• What to work on
Pictures in the records are to be excluded from an otherwise exact copy.

- - - -

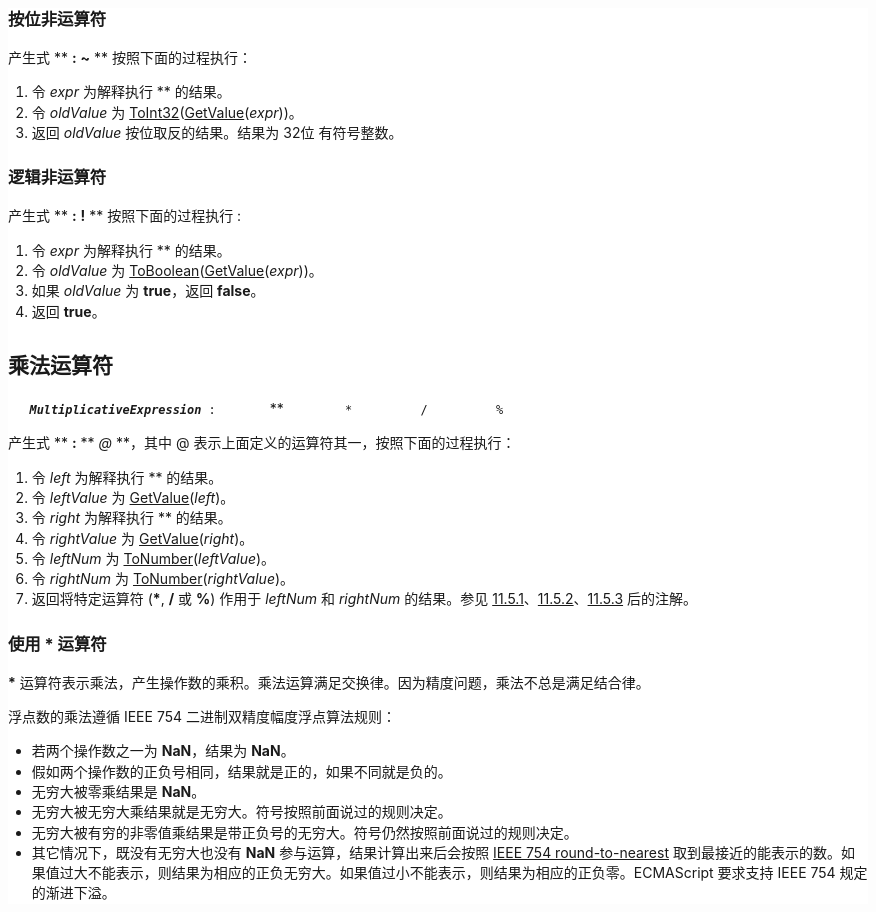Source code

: ### 按位非运算符 

产生式 ** **:** **\~** ** 按照下面的过程执行：

1.  令 <var>expr</var> 为解释执行 ** 的结果。
2.  令 <var>oldValue</var> 为 [ToInt32](ES5/conversion#to-int32 "wikilink")([GetValue](ES5/types#GetValue "wikilink")(<var>expr</var>))。
3.  返回 <var>oldValue</var> 按位取反的结果。结果为 32位 有符号整数。

### 逻辑非运算符 

产生式 ** **:** **!** ** 按照下面的过程执行 :

1.  令 <var>expr</var> 为解释执行 ** 的结果。
2.  令 <var>oldValue</var> 为 [ToBoolean](ES5/conversion#to-boolean "wikilink")([GetValue](ES5/types#GetValue "wikilink")(<var>expr</var>))。
3.  如果 <var>oldValue</var> 为 **true**，返回 **false**。
4.  返回 **true**。

乘法运算符
----------

`   `*<b id="MultiplicativeExpression">`MultiplicativeExpression`</b>*` :`
`       `**
`       `**` `**`*`**` `**
`       `**` `**`/`**` `**
`       `**` `**`%`**` `**

产生式 ** **:** ** *@* **，其中 @ 表示上面定义的运算符其一，按照下面的过程执行：

1.  令 <var>left</var> 为解释执行 ** 的结果。
2.  令 <var>leftValue</var> 为 [GetValue](ES5/types#GetValue "wikilink")(<var>left</var>)。
3.  令 <var>right</var> 为解释执行 ** 的结果。
4.  令 <var>rightValue</var> 为 [GetValue](ES5/types#GetValue "wikilink")(<var>right</var>)。
5.  令 <var>leftNum</var> 为 [ToNumber](ES5/conversion#to-number "wikilink")(<var>leftValue</var>)。
6.  令 <var>rightNum</var> 为 [ToNumber](ES5/conversion#to-number "wikilink")(<var>rightValue</var>)。
7.  返回将特定运算符 (**\***, **/** 或 **%**) 作用于 <var>leftNum</var> 和 <var>rightNum</var> 的结果。参见 [11.5.1](#times-operator "wikilink")、[11.5.2](#divide-operator "wikilink")、[11.5.3](#mod-operator "wikilink") 后的注解。

### 使用 \* 运算符 

**\*** 运算符表示乘法，产生操作数的乘积。乘法运算满足交换律。因为精度问题，乘法不总是满足结合律。

浮点数的乘法遵循 IEEE 754 二进制双精度幅度浮点算法规则：

-   若两个操作数之一为 **NaN**，结果为 **NaN**。
-   假如两个操作数的正负号相同，结果就是正的，如果不同就是负的。
-   无穷大被零乘结果是 **NaN**。
-   无穷大被无穷大乘结果就是无穷大。符号按照前面说过的规则决定。
-   无穷大被有穷的非零值乘结果是带正负号的无穷大。符号仍然按照前面说过的规则决定。
-   其它情况下，既没有无穷大也没有 **NaN** 参与运算，结果计算出来后会按照 [IEEE 754 round-to-nearest](http://en.wikipedia.org/wiki/IEEE_floating_point#Roundings_to_nearest) 取到最接近的能表示的数。如果值过大不能表示，则结果为相应的正负无穷大。如果值过小不能表示，则结果为相应的正负零。ECMAScript 要求支持 IEEE 754 规定的渐进下溢。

- - - -

• Answer to this task
Source code

: ### 按位非运算符 

产生式 ** **:** **\~** ** 按照下面的过程执行：

1.  令 <var>expr</var> 为解释执行 ** 的结果。
2.  令 <var>oldValue</var> 为 [ToInt32](ES5/conversion#to-int32 "wikilink")([GetValue](ES5/types#GetValue "wikilink")(<var>expr</var>))。
3.  返回 <var>oldValue</var> 按位取反的结果。结果为 32位 有符号整数。

### 逻辑非运算符 

产生式 ** **:** **!** ** 按照下面的过程执行 :

1.  令 <var>expr</var> 为解释执行 ** 的结果。
2.  令 <var>oldValue</var> 为 [ToBoolean](ES5/conversion#to-boolean "wikilink")([GetValue](ES5/types#GetValue "wikilink")(<var>expr</var>))。
3.  如果 <var>oldValue</var> 为 **true**，返回 **false**。
4.  返回 **true**。

乘法运算符
----------

`   `*<b id="MultiplicativeExpression">`MultiplicativeExpression`</b>*` :`
`       `**
`       `**` `**`*`**` `**
`       `**` `**`/`**` `**
`       `**` `**`%`**` `**

产生式 ** **:** ** *@* **，其中 @ 表示上面定义的运算符其一，按照下面的过程执行：

1.  令 <var>left</var> 为解释执行 ** 的结果。
2.  令 <var>leftValue</var> 为 [GetValue](ES5/types#GetValue "wikilink")(<var>left</var>)。
3.  令 <var>right</var> 为解释执行 ** 的结果。
4.  令 <var>rightValue</var> 为 [GetValue](ES5/types#GetValue "wikilink")(<var>right</var>)。
5.  令 <var>leftNum</var> 为 [ToNumber](ES5/conversion#to-number "wikilink")(<var>leftValue</var>)。
6.  令 <var>rightNum</var> 为 [ToNumber](ES5/conversion#to-number "wikilink")(<var>rightValue</var>)。
7.  返回将特定运算符 (**\***, **/** 或 **%**) 作用于 <var>leftNum</var> 和 <var>rightNum</var> 的结果。参见 [11.5.1](#times-operator "wikilink")、[11.5.2](#divide-operator "wikilink")、[11.5.3](#mod-operator "wikilink") 后的注解。

### 使用 \* 运算符 

**\*** 运算符表示乘法，产生操作数的乘积。乘法运算满足交换律。因为精度问题，乘法不总是满足结合律。

浮点数的乘法遵循 IEEE 754 二进制双精度幅度浮点算法规则：

-   若两个操作数之一为 **NaN**，结果为 **NaN**。
-   假如两个操作数的正负号相同，结果就是正的，如果不同就是负的。
-   无穷大被零乘结果是 **NaN**。
-   无穷大被无穷大乘结果就是无穷大。符号按照前面说过的规则决定。
-   无穷大被有穷的非零值乘结果是带正负号的无穷大。符号仍然按照前面说过的规则决定。
-   其它情况下，既没有无穷大也没有 **NaN** 参与运算，结果计算出来后会按照 [IEEE 754 round-to-nearest](http://en.wikipedia.org/wiki/IEEE_floating_point#Roundings_to_nearest) 取到最接近的能表示的数。如果值过大不能表示，则结果为相应的正负无穷大。如果值过小不能表示，则结果为相应的正负零。ECMAScript 要求支持 IEEE 754 规定的渐进下溢。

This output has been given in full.